Of the thirteen protein-coding genes present on the animal mitochondrial genome, Hebert et al. (2003) proposed the use of cytochrome oxidase I (referred to simply as “COI”) as a barcode marker for animals for two reasons. First, robust primers make COI easy to amplify for a broad spectrum of phyla. Secondly, the rate of nucleotide substitution is high enough to distinguish not only among closely related species but also among different populations of the same species. At the present time, COI is recognized by iBOL (the International Barcode of Life Project) as the official barcode marker for animals.

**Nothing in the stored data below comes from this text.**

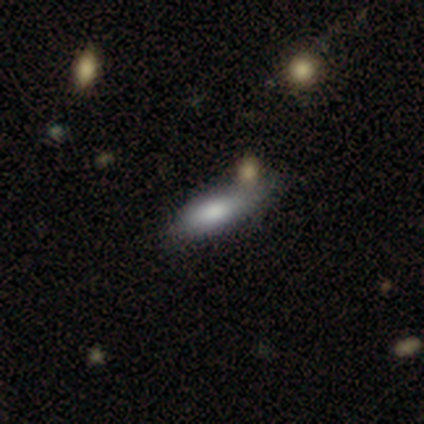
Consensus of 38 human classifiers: Morphology: type=smooth (74%); roundness=cigar-shaped (61%); merging=none (47%).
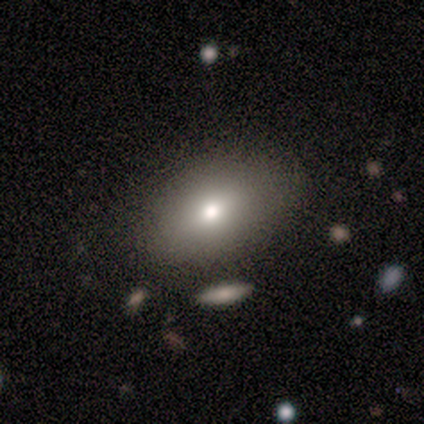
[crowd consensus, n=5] Smooth or featured: smooth — 100%
How rounded: in between — 80% (round — 20%)
Merging: none — 80% (minor disturbance — 20%)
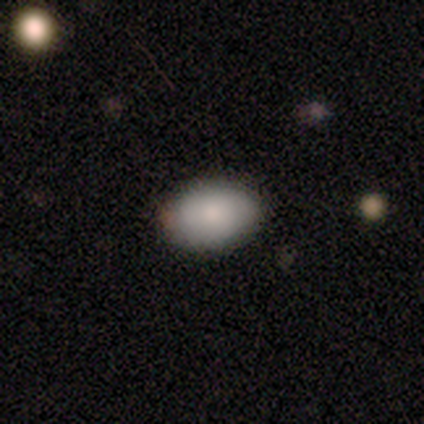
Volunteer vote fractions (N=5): Smooth or featured: smooth — 100%
How rounded: in between — 80% (round — 20%)
Merging: none — 100%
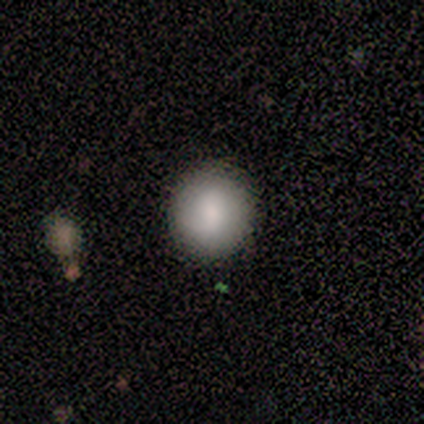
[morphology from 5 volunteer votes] Smooth or featured? 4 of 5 (80%) said smooth. How rounded? 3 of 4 (75%) said round. Merging? 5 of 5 (100%) said none.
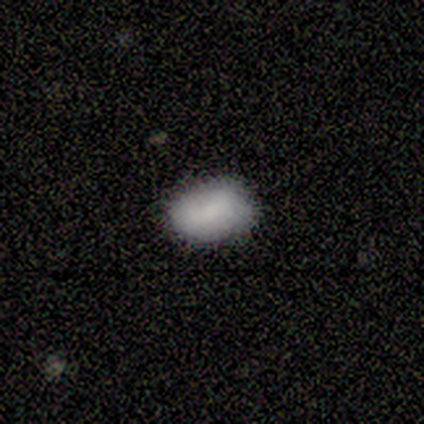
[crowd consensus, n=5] Morphology: type=smooth (60%); roundness=in between (67%); merging=none (75%).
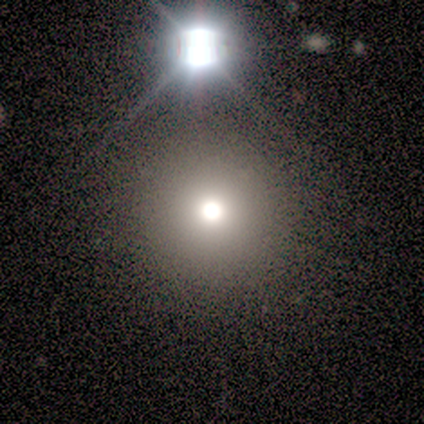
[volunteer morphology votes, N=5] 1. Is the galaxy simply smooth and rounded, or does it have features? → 80% smooth, 20% star or artifact, 0% featured or disk.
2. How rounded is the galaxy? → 100% round, 0% in between, 0% cigar-shaped.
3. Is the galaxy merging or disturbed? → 75% none, 25% merger, 0% minor disturbance, 0% major disturbance.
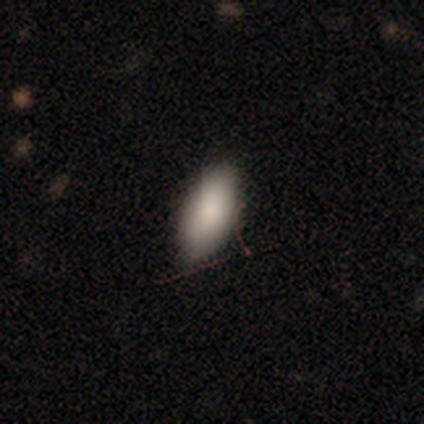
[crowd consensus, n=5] Volunteers were most divided on "merging": none: 60%, minor disturbance: 20%, major disturbance: 20%, merger: 0%. More confident: smooth or featured — smooth (100%); how rounded — in between (80%).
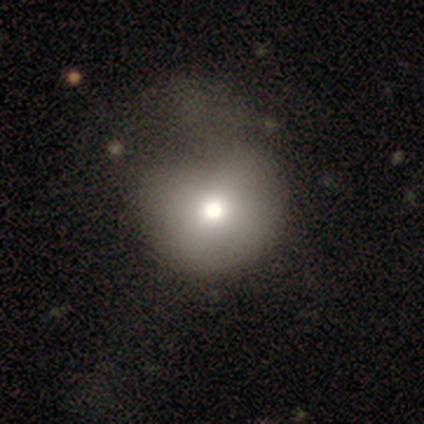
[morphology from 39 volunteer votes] Volunteers were most divided on "merging": major disturbance: 37%, none: 18%, minor disturbance: 18%, merger: 11%. More confident: how rounded — round (84%); smooth or featured — smooth (82%).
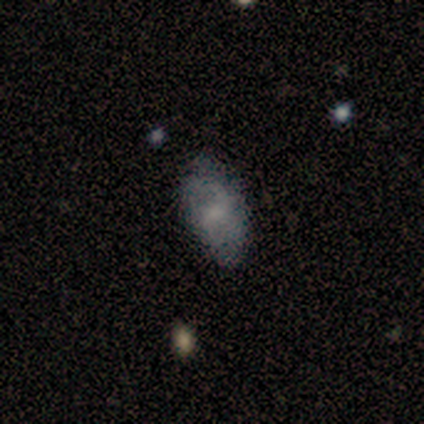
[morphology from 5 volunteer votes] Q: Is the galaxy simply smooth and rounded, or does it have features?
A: smooth — 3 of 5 (60%).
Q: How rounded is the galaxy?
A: in between — 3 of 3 (100%).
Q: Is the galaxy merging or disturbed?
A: none — 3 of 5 (60%).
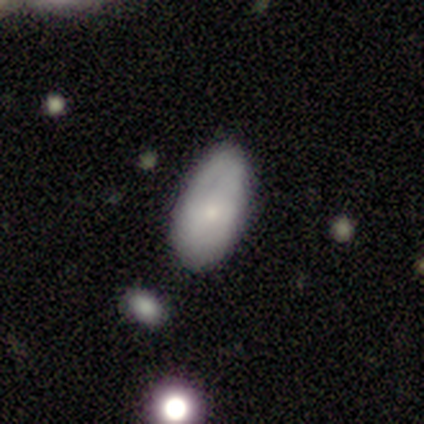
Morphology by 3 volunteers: Smooth or featured?
  - smooth: 100% *
  - featured or disk: 0%
  - star or artifact: 0%
How rounded?
  - in between: 100% *
  - round: 0%
  - cigar-shaped: 0%
Merging?
  - minor disturbance: 67% *
  - none: 33%
  - major disturbance: 0%
  - merger: 0%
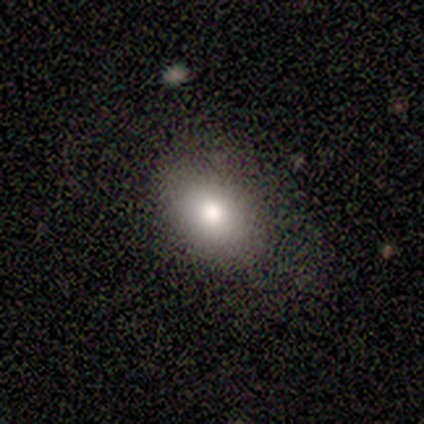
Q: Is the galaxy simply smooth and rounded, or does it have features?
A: smooth — 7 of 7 (100%).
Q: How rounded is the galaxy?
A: in between — 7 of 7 (100%).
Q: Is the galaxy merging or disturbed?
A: none — 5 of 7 (71%).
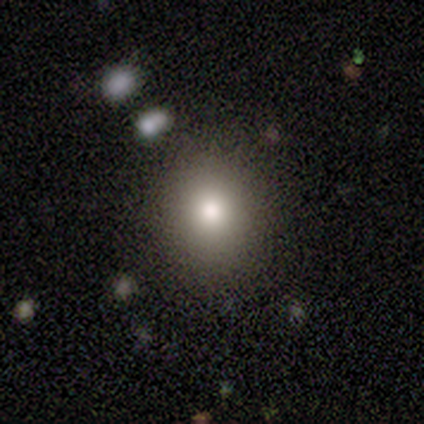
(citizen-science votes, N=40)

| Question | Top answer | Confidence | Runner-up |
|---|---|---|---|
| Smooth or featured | smooth | 70% | star or artifact (18%) |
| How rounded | round | 82% | in between (18%) |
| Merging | none | 79% | minor disturbance (18%) |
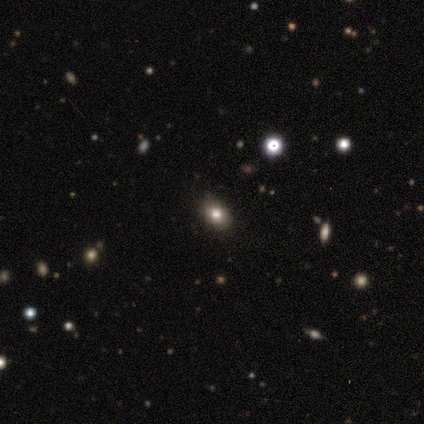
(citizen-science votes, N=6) smooth 50%, star or artifact 33%, featured or disk 17%. Down the decision tree: how rounded — in between (67%); merging — none (75%).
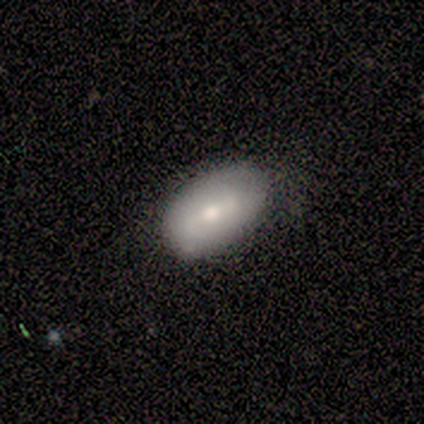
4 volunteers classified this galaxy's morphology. Overall: smooth (100%). How rounded: in between (75%). Merging: none (75%).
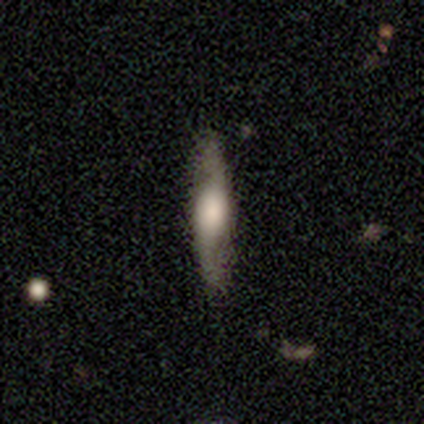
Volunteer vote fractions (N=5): smooth-or-featured: smooth: 80% | featured or disk: 20% | star or artifact: 0%
  how-rounded: cigar-shaped: 75% | in between: 25% | round: 0%
  merging: none: 80% | minor disturbance: 20% | major disturbance: 0% | merger: 0%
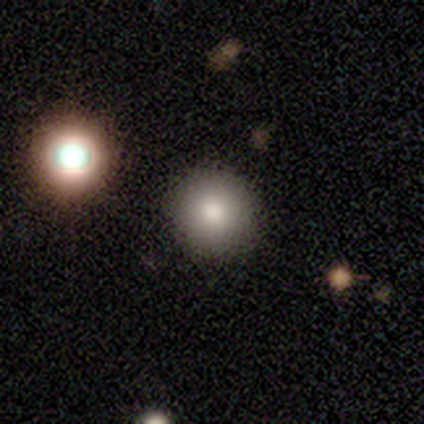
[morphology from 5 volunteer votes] type=smooth (100%); roundness=round (100%); merging=none (100%).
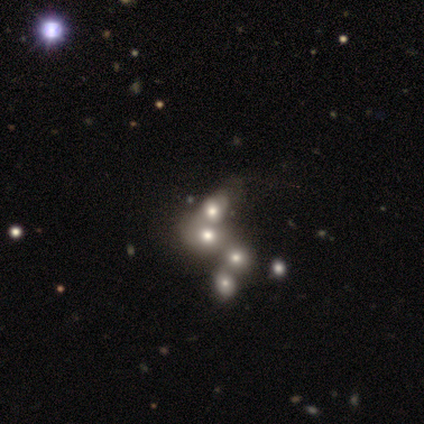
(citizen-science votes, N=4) smooth-or-featured: star or artifact: 75% | smooth: 25% | featured or disk: 0%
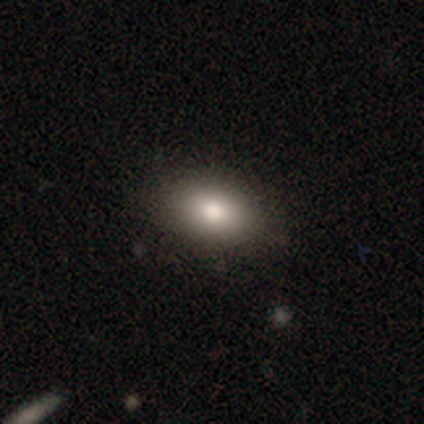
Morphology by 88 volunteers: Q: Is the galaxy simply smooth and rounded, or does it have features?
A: smooth — 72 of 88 (82%).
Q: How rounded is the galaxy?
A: in between — 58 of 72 (81%).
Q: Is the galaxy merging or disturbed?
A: none — 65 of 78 (83%).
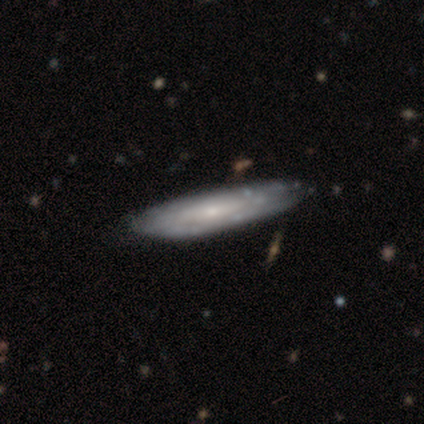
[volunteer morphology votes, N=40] featured or disk 80%, smooth 20%, star or artifact 0%. Down the decision tree: edge-on disk — no (62%); bar — weak (40%, tied with no); spiral arms — no (55%); bulge size — small (80%); merging — none (55%).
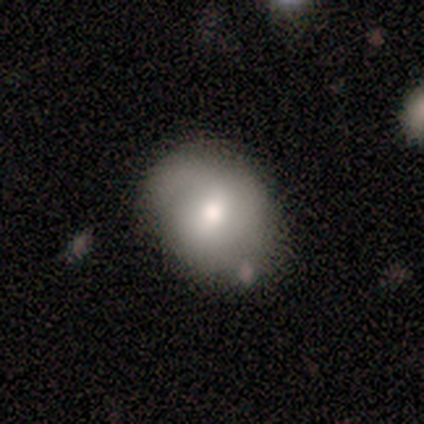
This is likely a featured or disk galaxy (60%). It is clearly not viewed edge-on (100%). Bar: likely weak (67%). Spiral arm pattern: clearly yes (100%). Spiral arm count: likely 2 (67%). Spiral winding: likely medium (67%). Central bulge: clearly moderate (100%). Merging: likely none (60%).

 In other groups of organisms, however, COI does not perform well as a DNA barcode. In plants and fungus, for example, COI is either too invariable (a problem in both groups) or may contain large introns (a problem in fungus) (Kress et al. 2005; Chase et al. 2007; Schoch et al. 2012). The nuclear gene ITS1/2 is presently recognized by iBOL as the official barcode marker for fungus; two genes located on the chloroplast genome, rbcL and matK, are the official barcodes in plants.
 
An ideal barcode marker should also be easy to amplify and align. To facilitate amplification, a DNA barcode should have conserved primer sites in the DNA regions flanking the target gene such that the same primer pairs may be used across a wide spectrum of organisms (so-called “universal” primers). It is often desirable to use markers that are present in multiple copies; this may make them easier to amplify from DNA extractions based on older material (e.g. the type of material often found in museum collections). Finally, ideal barcode markers should be easy to align; this faciliates tree-based species identification, one of the most commonly used methods of identifying species using DNA barcodes. 
 
References

Chase, M.W., R.S. Cowan, P.M. Hollingsworth, C. van den Berg, S. Madriñán, et al. 2007. A proposal for a standardised protocol to barcode all land plants. Taxon 56(2): 295-299.
 
Hebert, P.D.N., A. Cywinska, S.L. Ball, and J.R. deWaard. 2003. Biological identifications through DNA barcodes. Proceedings of the Royal Society of London B - Biological Sciences 270: 313-321.
 
Kress, W.J., K.J. Wurdack, E.A. Zimmer, L.A. Weigt, and D.H. Janzen. 2005. Use of DNA barcodes to identify flowering plants. Proceedings of the National Academy of Sciences USA 102 (23) : 8369–8374.
 
Schoch, C.L., K.A. Seifert, S. Huhndorf, V. Robert, J.L. Spouge, C.A. Levesque, W. Chen; Fungal Barcoding Consortium; Fungal Barcoding Consortium Author List. Nuclear ribosomal internal transcribed spacer (ITS) region as a universal DNA barcode marker for Fungi. Proceedings of the National Academy of Sciences USA 109(16): 6241-6246.